On the other hand, if he would only recant, promotion awaited him, and wealth, indeed everything that could be offered to prevent a dreaded defection. How many are there, with all our knowledge and strength of religious principle, who, in his situation, would like him be faithful unto death?

CHAPTER V.

THE PRESS AT MALTA.

1822-1833.

The location of the press at Malta, was not the result of design, but because printing could not be done safely, if at all, either at Smyrna or at Beirût. Its operations were begun under the impression of a more extended taste for reading and reflection in the several communities of the Levant, than really existed; and it is doubtful whether the larger part of the earlier publications were well suited to the apprehension of the Oriental mind. However this may be, it was decided, in the year 1829, to make it a leading object, for a time, to furnish books for elementary schools; making them, as far as possible, the vehicles of moral and religious truth. The wisdom of this course was seen among the Greeks. A first book for schools of sixty pages, called the Alphabetarion, went into extensive use. Twenty-seven thousand copies were called for in Greece before the year 1831.

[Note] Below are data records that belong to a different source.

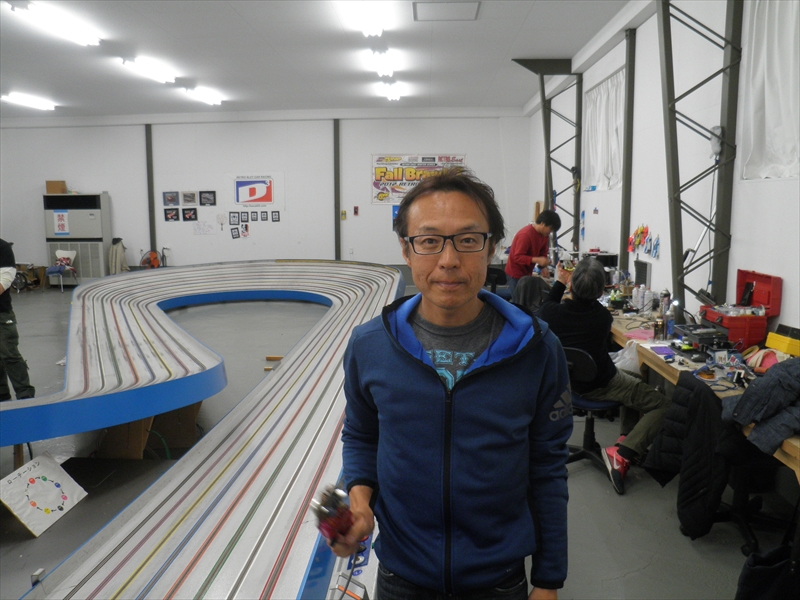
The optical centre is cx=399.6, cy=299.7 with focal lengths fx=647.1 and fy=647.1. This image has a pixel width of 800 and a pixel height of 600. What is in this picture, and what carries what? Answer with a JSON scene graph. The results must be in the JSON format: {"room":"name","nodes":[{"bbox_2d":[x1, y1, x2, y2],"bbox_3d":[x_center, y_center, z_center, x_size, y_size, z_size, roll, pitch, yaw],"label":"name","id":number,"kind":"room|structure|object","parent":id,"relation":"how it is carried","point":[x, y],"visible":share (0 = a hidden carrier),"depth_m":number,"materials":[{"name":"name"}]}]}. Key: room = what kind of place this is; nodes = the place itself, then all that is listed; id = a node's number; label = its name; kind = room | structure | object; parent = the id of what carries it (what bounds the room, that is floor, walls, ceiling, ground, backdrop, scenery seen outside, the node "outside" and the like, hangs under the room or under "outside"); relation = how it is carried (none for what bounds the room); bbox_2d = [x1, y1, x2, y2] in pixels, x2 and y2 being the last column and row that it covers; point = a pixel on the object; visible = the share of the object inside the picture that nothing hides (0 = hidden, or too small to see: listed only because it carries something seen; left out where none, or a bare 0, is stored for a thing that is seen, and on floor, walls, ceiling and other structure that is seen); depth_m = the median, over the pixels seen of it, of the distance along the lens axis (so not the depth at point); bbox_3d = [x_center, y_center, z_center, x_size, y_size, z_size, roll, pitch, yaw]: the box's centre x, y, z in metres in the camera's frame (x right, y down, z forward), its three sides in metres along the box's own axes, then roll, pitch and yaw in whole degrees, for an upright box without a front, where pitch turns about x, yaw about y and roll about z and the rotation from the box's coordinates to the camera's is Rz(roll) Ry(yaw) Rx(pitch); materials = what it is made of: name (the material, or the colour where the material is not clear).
{"room":"workshop","nodes":[
{"label":"workshop","id":0,"kind":"room"},
{"bbox_2d":[0,114,530,281],"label":"back wall","id":1,"kind":"structure","parent":0,"point":[474,153],"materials":[{"name":"white paint"}]},
{"bbox_2d":[145,124,156,261],"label":"steel column","id":2,"kind":"structure","parent":1,"relation":"attached to","point":[151,219],"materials":[{"name":"grey metal"}]},
{"bbox_2d":[162,191,178,205],"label":"picture","id":3,"kind":"object","parent":1,"relation":"attached to","point":[168,199],"visible":0.98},
{"bbox_2d":[164,208,179,221],"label":"picture","id":4,"kind":"object","parent":1,"relation":"attached to","point":[174,215],"visible":0.98,"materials":[{"name":"black"}]},
{"bbox_2d":[181,207,197,221],"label":"picture","id":5,"kind":"object","parent":1,"relation":"attached to","point":[189,215],"visible":0.98,"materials":[{"name":"black"}]},
{"bbox_2d":[181,191,197,204],"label":"picture","id":6,"kind":"object","parent":1,"relation":"attached to","point":[191,200],"visible":0.98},
{"bbox_2d":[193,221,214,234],"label":"paper sheet","id":7,"kind":"object","parent":1,"relation":"attached to","point":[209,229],"visible":0.99,"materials":[{"name":"white paper"}]},
{"bbox_2d":[199,190,215,205],"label":"picture","id":8,"kind":"object","parent":1,"relation":"attached to","point":[209,199],"visible":0.98,"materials":[{"name":"black"}]},
{"bbox_2d":[230,226,238,238],"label":"picture","id":9,"kind":"object","parent":1,"relation":"attached to","point":[234,237],"visible":0.98,"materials":[{"name":"black"}]},
{"bbox_2d":[230,212,240,224],"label":"picture","id":10,"kind":"object","parent":1,"relation":"attached to","point":[236,217],"visible":0.97,"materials":[{"name":"black"}]},
{"bbox_2d":[239,222,249,237],"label":"picture","id":11,"kind":"object","parent":1,"relation":"attached to","point":[244,232],"visible":0.99,"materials":[{"name":"white paper"}]},
{"bbox_2d":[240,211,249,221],"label":"picture","id":12,"kind":"object","parent":1,"relation":"attached to","point":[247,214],"visible":0.96,"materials":[{"name":"black"}]},
{"bbox_2d":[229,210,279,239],"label":"picture","id":13,"kind":"object","parent":1,"relation":"attached to","point":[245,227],"visible":0.98,"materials":[{"name":"black"}]},
{"bbox_2d":[230,173,283,208],"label":"sign","id":14,"kind":"object","parent":1,"relation":"attached to","point":[270,200],"visible":0.99,"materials":[{"name":"white"}]},
{"bbox_2d":[260,211,268,220],"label":"picture","id":15,"kind":"object","parent":1,"relation":"attached to","point":[264,212],"visible":0.97,"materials":[{"name":"black"}]},
{"bbox_2d":[271,210,280,221],"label":"picture","id":16,"kind":"object","parent":1,"relation":"attached to","point":[279,219],"visible":0.98,"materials":[{"name":"black"}]},
{"bbox_2d":[333,121,340,260],"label":"column","id":17,"kind":"structure","parent":1,"relation":"attached to","point":[337,251],"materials":[{"name":"grey metal"}]},
{"bbox_2d":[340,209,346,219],"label":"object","id":18,"kind":"object","parent":1,"relation":"attached to","point":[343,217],"visible":0.99,"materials":[{"name":"yellow"}]},
{"bbox_2d":[353,206,358,215],"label":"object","id":19,"kind":"object","parent":1,"relation":"attached to","point":[355,209],"visible":0.98,"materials":[{"name":"red"}]},
{"bbox_2d":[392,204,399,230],"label":"blue poster","id":20,"kind":"object","parent":1,"relation":"attached to","point":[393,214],"visible":0.28,"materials":[{"name":"blue"}]},
{"bbox_2d":[371,154,465,205],"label":"banner","id":21,"kind":"object","parent":1,"relation":"attached to","point":[388,175],"visible":0.71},
{"bbox_2d":[0,0,645,119],"bbox_3d":[-2.572,-3.103,6.866,11.062,0.131,13.800,0,8,2],"label":"ceiling","id":22,"kind":"structure","parent":0,"point":[467,32],"depth_m":8.53,"materials":[{"name":"white paint"}]},
{"bbox_2d":[1,92,55,109],"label":"ceiling light","id":23,"kind":"object","parent":22,"relation":"attached to","point":[22,100],"visible":0.98,"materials":[{"name":"white"}]},
{"bbox_2d":[8,1,102,45],"bbox_3d":[-3.630,-2.949,6.861,0.278,0.148,1.514,0,8,2],"label":"ceiling light","id":24,"kind":"object","parent":22,"relation":"attached to","point":[85,39],"visible":0.98,"depth_m":6.76,"materials":[{"name":"white"}]},
{"bbox_2d":[120,55,177,83],"bbox_3d":[-3.538,-3.285,9.254,0.276,0.149,1.422,0,8,2],"label":"ceiling light","id":25,"kind":"object","parent":22,"relation":"attached to","point":[153,73],"visible":0.97,"depth_m":9.01,"materials":[{"name":"white"}]},
{"bbox_2d":[184,86,223,104],"bbox_3d":[-3.493,-3.666,11.610,0.289,0.147,1.416,0,8,2],"label":"ceiling light","id":26,"kind":"object","parent":22,"relation":"attached to","point":[207,98],"visible":0.97,"depth_m":11.36,"materials":[{"name":"white"}]},
{"bbox_2d":[337,1,385,35],"bbox_3d":[-0.354,-2.874,6.426,0.306,0.165,1.595,0,8,2],"label":"ceiling light","id":27,"kind":"object","parent":22,"relation":"attached to","point":[373,26],"visible":0.99,"depth_m":6.47,"materials":[{"name":"white"}]},
{"bbox_2d":[366,46,396,77],"bbox_3d":[-0.255,-3.247,8.875,0.273,0.176,1.431,0,8,2],"label":"ceiling light","id":28,"kind":"object","parent":22,"relation":"attached to","point":[381,71],"visible":0.98,"depth_m":8.59,"materials":[{"name":"white"}]},
{"bbox_2d":[377,80,403,100],"bbox_3d":[-0.154,-3.650,11.214,0.292,0.145,1.523,0,8,2],"label":"ceiling light","id":29,"kind":"object","parent":22,"relation":"attached to","point":[391,91],"visible":0.97,"depth_m":11.09,"materials":[{"name":"white"}]},
{"bbox_2d":[412,1,479,20],"bbox_3d":[0.465,-2.954,6.592,0.626,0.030,0.588,0,8,2],"label":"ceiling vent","id":30,"kind":"object","parent":22,"relation":"in","point":[448,10],"visible":0.98,"depth_m":6.58,"materials":[{"name":"white"}]},
{"bbox_2d":[0,283,799,599],"bbox_3d":[-1.861,0.939,5.899,8.906,0.135,12.640,0,8,2],"label":"floor","id":31,"kind":"structure","parent":0,"point":[636,575],"depth_m":3.85,"materials":[{"name":"grey concrete"}]},
{"bbox_2d":[0,239,34,399],"bbox_3d":[-3.409,0.051,5.294,0.620,1.731,0.595,-4,9,-22],"label":"person","id":32,"kind":"object","parent":31,"relation":"on","point":[5,303],"visible":0.96,"depth_m":5.27},
{"bbox_2d":[11,263,46,290],"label":"cardboard box","id":33,"kind":"object","parent":31,"relation":"on","point":[35,283],"visible":0.69,"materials":[{"name":"brown"}]},
{"bbox_2d":[0,453,87,536],"bbox_3d":[-2.034,1.083,3.653,0.303,0.297,0.445,0,8,2],"label":"board","id":34,"kind":"object","parent":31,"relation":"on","point":[22,478],"visible":0.99,"depth_m":3.64,"materials":[{"name":"white paper"}]},
{"bbox_2d":[45,249,76,290],"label":"chair","id":35,"kind":"object","parent":31,"relation":"on","point":[65,254],"visible":0.8,"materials":[{"name":"white plastic"}]},
{"bbox_2d":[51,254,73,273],"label":"clothes","id":36,"kind":"object","parent":35,"relation":"on","point":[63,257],"visible":0.77,"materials":[{"name":"fabric"}]},
{"bbox_2d":[43,192,111,284],"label":"air conditioner","id":37,"kind":"object","parent":31,"relation":"on","point":[52,249],"visible":0.74,"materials":[{"name":"metal"}]},
{"bbox_2d":[46,180,66,193],"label":"cardboard box","id":38,"kind":"object","parent":37,"relation":"on","point":[63,185],"visible":0.93,"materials":[{"name":"brown cardboard"}]},
{"bbox_2d":[53,211,69,235],"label":"paper sign","id":39,"kind":"object","parent":37,"relation":"attached to","point":[62,222],"visible":0.99,"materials":[{"name":"white paper"}]},
{"bbox_2d":[108,238,128,273],"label":"jacket","id":40,"kind":"object","parent":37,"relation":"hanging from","point":[118,244],"visible":0.82,"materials":[{"name":"fabric"}]},
{"bbox_2d":[94,401,201,459],"bbox_3d":[-1.854,0.872,4.747,0.651,0.398,0.639,0,8,2],"label":"cardboard box","id":41,"kind":"object","parent":31,"relation":"on","point":[173,414],"visible":0.53,"depth_m":4.58,"materials":[{"name":"brown cardboard"}]},
{"bbox_2d":[141,250,160,268],"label":"fan","id":42,"kind":"object","parent":31,"relation":"on","point":[153,254],"visible":0.74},
{"bbox_2d":[0,261,401,599],"bbox_3d":[-1.431,0.571,5.436,3.520,0.731,8.377,0,8,2],"label":"track","id":43,"kind":"object","parent":31,"relation":"on","point":[368,284],"visible":0.9,"depth_m":3.92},
{"bbox_2d":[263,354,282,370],"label":"wooden block","id":44,"kind":"object","parent":31,"relation":"on","point":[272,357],"visible":0.74,"depth_m":6.80,"materials":[{"name":"brown wood"}]},
{"bbox_2d":[329,172,570,599],"bbox_3d":[0.145,0.536,1.804,0.588,1.654,0.683,0,8,2],"label":"man","id":45,"kind":"object","parent":31,"relation":"on","point":[380,331],"visible":0.99,"depth_m":1.61},
{"bbox_2d":[310,484,353,545],"bbox_3d":[-0.171,0.586,1.722,0.125,0.154,0.165,-4,9,-23],"label":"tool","id":46,"kind":"object","parent":45,"relation":"in","point":[320,510],"visible":0.69,"depth_m":1.69,"materials":[{"name":"red"}]},
{"bbox_2d":[485,266,507,294],"bbox_3d":[1.326,-0.076,9.145,0.609,0.816,0.608,0,8,2],"label":"office chair","id":47,"kind":"object","parent":31,"relation":"on","point":[489,273],"visible":0.47,"depth_m":9.03,"materials":[{"name":"black plastic"}]},
{"bbox_2d":[513,275,550,309],"bbox_3d":[1.354,0.184,6.599,0.560,0.822,0.587,0,8,2],"label":"person","id":48,"kind":"object","parent":31,"relation":"on","point":[527,279],"visible":0.37,"depth_m":6.45},
{"bbox_2d":[505,211,561,295],"bbox_3d":[1.542,-0.289,7.569,0.598,1.442,0.513,-5,9,-30],"label":"man","id":49,"kind":"object","parent":31,"relation":"on","point":[525,249],"visible":0.75,"depth_m":7.38},
{"bbox_2d":[563,346,622,489],"bbox_3d":[1.206,0.686,4.117,0.578,0.804,0.594,4,9,29],"label":"office chair","id":50,"kind":"object","parent":31,"relation":"on","point":[588,402],"visible":0.56,"depth_m":4.01,"materials":[{"name":"black plastic"}]},
{"bbox_2d":[540,256,667,493],"bbox_3d":[1.238,0.398,4.003,0.598,1.278,0.844,-5,9,-30],"label":"person","id":51,"kind":"object","parent":50,"relation":"on","point":[595,274],"visible":0.78,"depth_m":3.85},
{"bbox_2d":[602,291,799,480],"bbox_3d":[1.983,0.649,4.505,0.927,0.754,4.339,0,8,2],"label":"workbench","id":52,"kind":"object","parent":31,"relation":"on","point":[792,441],"visible":0.31,"depth_m":4.09,"materials":[{"name":"brown wood"}]},
{"bbox_2d":[584,251,617,268],"bbox_3d":[2.227,-0.396,7.315,0.354,0.282,0.358,0,8,2],"label":"black box","id":53,"kind":"object","parent":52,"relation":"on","point":[607,259],"visible":0.53,"depth_m":7.17,"materials":[{"name":"black"}]},
{"bbox_2d":[609,342,641,374],"bbox_3d":[1.551,0.417,4.417,0.264,0.226,0.248,0,8,2],"label":"plastic bag","id":54,"kind":"object","parent":52,"relation":"hanging from","point":[618,363],"visible":0.62,"depth_m":4.35,"materials":[{"name":"white plastic"}]},
{"bbox_2d":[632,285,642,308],"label":"spray can","id":55,"kind":"object","parent":52,"relation":"on","point":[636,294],"visible":0.98,"depth_m":5.59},
{"bbox_2d":[623,327,654,340],"bbox_3d":[1.736,0.242,4.603,0.239,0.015,0.263,0,8,2],"label":"pink paper","id":56,"kind":"object","parent":52,"relation":"on","point":[641,335],"visible":0.86,"depth_m":4.59,"materials":[{"name":"pink paper"}]},
{"bbox_2d":[634,260,650,286],"bbox_3d":[2.329,-0.220,6.188,0.110,0.263,0.336,0,8,2],"label":"monitor","id":57,"kind":"object","parent":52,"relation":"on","point":[643,269],"visible":0.92,"depth_m":6.15,"materials":[{"name":"black"}]},
{"bbox_2d":[641,286,650,310],"bbox_3d":[2.120,-0.011,5.572,0.072,0.208,0.071,0,8,2],"label":"spray can","id":58,"kind":"object","parent":52,"relation":"on","point":[646,293],"visible":0.98,"depth_m":5.55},
{"bbox_2d":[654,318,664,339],"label":"bottle","id":59,"kind":"object","parent":52,"relation":"on","point":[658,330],"visible":0.99,"depth_m":4.40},
{"bbox_2d":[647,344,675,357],"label":"purple paper","id":60,"kind":"object","parent":52,"relation":"on","point":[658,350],"visible":0.96,"depth_m":4.09,"materials":[{"name":"purple paper"}]},
{"bbox_2d":[659,289,671,336],"bbox_3d":[1.943,0.073,4.735,0.074,0.293,0.073,0,8,2],"label":"spray can","id":61,"kind":"object","parent":52,"relation":"on","point":[665,303],"visible":0.95,"depth_m":4.71,"materials":[{"name":"metal"}]},
{"bbox_2d":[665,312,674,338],"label":"spray can","id":62,"kind":"object","parent":52,"relation":"on","point":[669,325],"visible":0.93,"depth_m":4.43,"materials":[{"name":"blue metal"}]},
{"bbox_2d":[675,324,733,356],"bbox_3d":[1.924,0.250,4.076,0.313,0.120,0.366,0,8,2],"label":"black case","id":63,"kind":"object","parent":52,"relation":"on","point":[704,338],"visible":0.91,"depth_m":4.00,"materials":[{"name":"black plastic"}]},
{"bbox_2d":[697,268,781,347],"bbox_3d":[2.182,0.039,4.204,0.330,0.412,0.515,0,8,2],"label":"red toolbox","id":64,"kind":"object","parent":52,"relation":"on","point":[762,276],"visible":0.88,"depth_m":4.10,"materials":[{"name":"red plastic"}]},
{"bbox_2d":[721,357,799,455],"bbox_3d":[1.698,0.418,2.764,0.553,0.337,0.456,-3,9,-16],"label":"jacket","id":65,"kind":"object","parent":52,"relation":"on","point":[759,390],"visible":0.98,"depth_m":2.72,"materials":[{"name":"fabric"}]},
{"bbox_2d":[744,346,779,371],"bbox_3d":[2.055,0.326,3.649,0.205,0.112,0.212,0,8,2],"label":"pink bag","id":66,"kind":"object","parent":52,"relation":"on","point":[752,360],"visible":0.68,"depth_m":3.61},
{"bbox_2d":[765,326,799,356],"bbox_3d":[2.287,0.236,3.761,0.201,0.127,0.254,0,8,2],"label":"yellow case","id":67,"kind":"object","parent":52,"relation":"on","point":[769,343],"visible":0.99,"depth_m":3.73,"materials":[{"name":"yellow plastic"}]},
{"bbox_2d":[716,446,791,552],"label":"office chair","id":68,"kind":"object","parent":31,"relation":"on","point":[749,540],"visible":0.42,"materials":[{"name":"black"}]},
{"bbox_2d":[645,370,735,540],"bbox_3d":[1.442,0.740,3.155,0.287,0.662,0.481,0,8,2],"label":"black jacket","id":69,"kind":"object","parent":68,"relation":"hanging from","point":[694,415],"visible":0.9,"depth_m":3.06,"materials":[{"name":"black fabric"}]},
{"bbox_2d":[735,541,799,599],"bbox_3d":[1.481,1.073,2.467,0.387,0.458,0.244,0,8,2],"label":"black bag","id":70,"kind":"object","parent":31,"relation":"on","point":[751,585],"visible":0.99,"depth_m":2.45,"materials":[{"name":"black fabric"}]},
{"bbox_2d":[525,0,799,340],"bbox_3d":[2.531,-0.993,5.677,0.226,3.657,12.980,0,8,2],"label":"right wall","id":71,"kind":"structure","parent":0,"point":[655,269],"depth_m":5.90,"materials":[{"name":"white paint"}]},
{"bbox_2d":[512,58,583,260],"bbox_3d":[2.339,-1.723,9.959,1.193,3.759,0.482,0,8,2],"label":"steel column","id":72,"kind":"structure","parent":71,"relation":"attached to","point":[545,195],"depth_m":9.86,"materials":[{"name":"metal"}]},
{"bbox_2d":[584,68,625,191],"bbox_3d":[2.590,-2.069,8.161,0.141,1.391,1.674,0,8,2],"label":"curtain","id":73,"kind":"object","parent":71,"relation":"attached to","point":[615,152],"visible":0.62,"depth_m":8.13,"materials":[{"name":"white fabric"}]},
{"bbox_2d":[619,29,636,276],"bbox_3d":[2.573,-1.257,7.362,0.144,3.336,0.236,0,8,2],"label":"steel column","id":74,"kind":"structure","parent":71,"relation":"attached to","point":[625,182],"depth_m":7.28,"materials":[{"name":"grey metal"}]},
{"bbox_2d":[627,224,660,258],"bbox_3d":[2.497,-0.622,6.647,0.101,0.301,0.931,0,8,2],"label":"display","id":75,"kind":"object","parent":71,"relation":"attached to","point":[636,232],"visible":0.93,"depth_m":6.68,"materials":[{"name":"multicoloured"}]},
{"bbox_2d":[658,0,742,317],"bbox_3d":[2.324,-0.956,5.082,0.553,3.439,0.566,0,8,2],"label":"steel column","id":76,"kind":"structure","parent":71,"relation":"attached to","point":[671,182],"depth_m":5.03,"materials":[{"name":"metal"}]},
{"bbox_2d":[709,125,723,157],"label":"device","id":77,"kind":"object","parent":76,"relation":"attached to","point":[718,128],"visible":0.9,"depth_m":4.66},
{"bbox_2d":[739,0,799,179],"bbox_3d":[2.423,-1.402,3.858,0.136,1.344,1.530,0,8,2],"label":"curtain","id":78,"kind":"object","parent":71,"relation":"attached to","point":[784,160],"visible":0.91,"depth_m":4.19,"materials":[{"name":"white fabric"}]}
]}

There had been more or less of printing since 1822; but it was not until the close of 1826, that the arrival of Mr. Homan Hallock furnished a regular and competent printer. In the year following, Mr. Temple was bereaved of his excellent wife and of two children, and at the invitation of the Prudential Committee he visited the United States. Meanwhile the presence of Messrs. Bird, Goodell, Smith, and Hallock kept the press in operation. Mr. Temple returned in 1830.

The establishment consisted of three presses, with fonts of type in English, Italian, Modern Greek, Greco-Turkish, Armenian, Armeno-Turkish, and Arabic, but the greater part of the printing was in the Italian, the Modern Greek, and Armeno-Turkish. The most important work was the translation of the New Testament in the Armeno-Turkish, which was printed at the expense of the British and Foreign Bible Society. It was prepared from two translations, one by Mr. Goodell, with the efficient aid of Bishop Carabet, the other by an Armenian priest at Constantinople, in the employ of Mr. Leeves, agent of the British and Foreign Bible Society. Mr. Goodell's version was made conformable to the original Greek, and the last sheet was printed in January, 1831. During that year, there were printed seventy-eight thousand copies of fourteen works, amounting to nearly five millions of pages, all in modern Greek. The whole amount of printing at Malta, from the establishment of the press in July, 1822, to December, 1833, the time of its removal to Smyrna, was about three hundred and fifty thousand volumes, containing twenty-one millions of pages. Nearly the whole were put in circulation, and additional supplies of some of the books were urgently demanded. The Roman Catholics opposed this work from the first, and anathematized the books issued.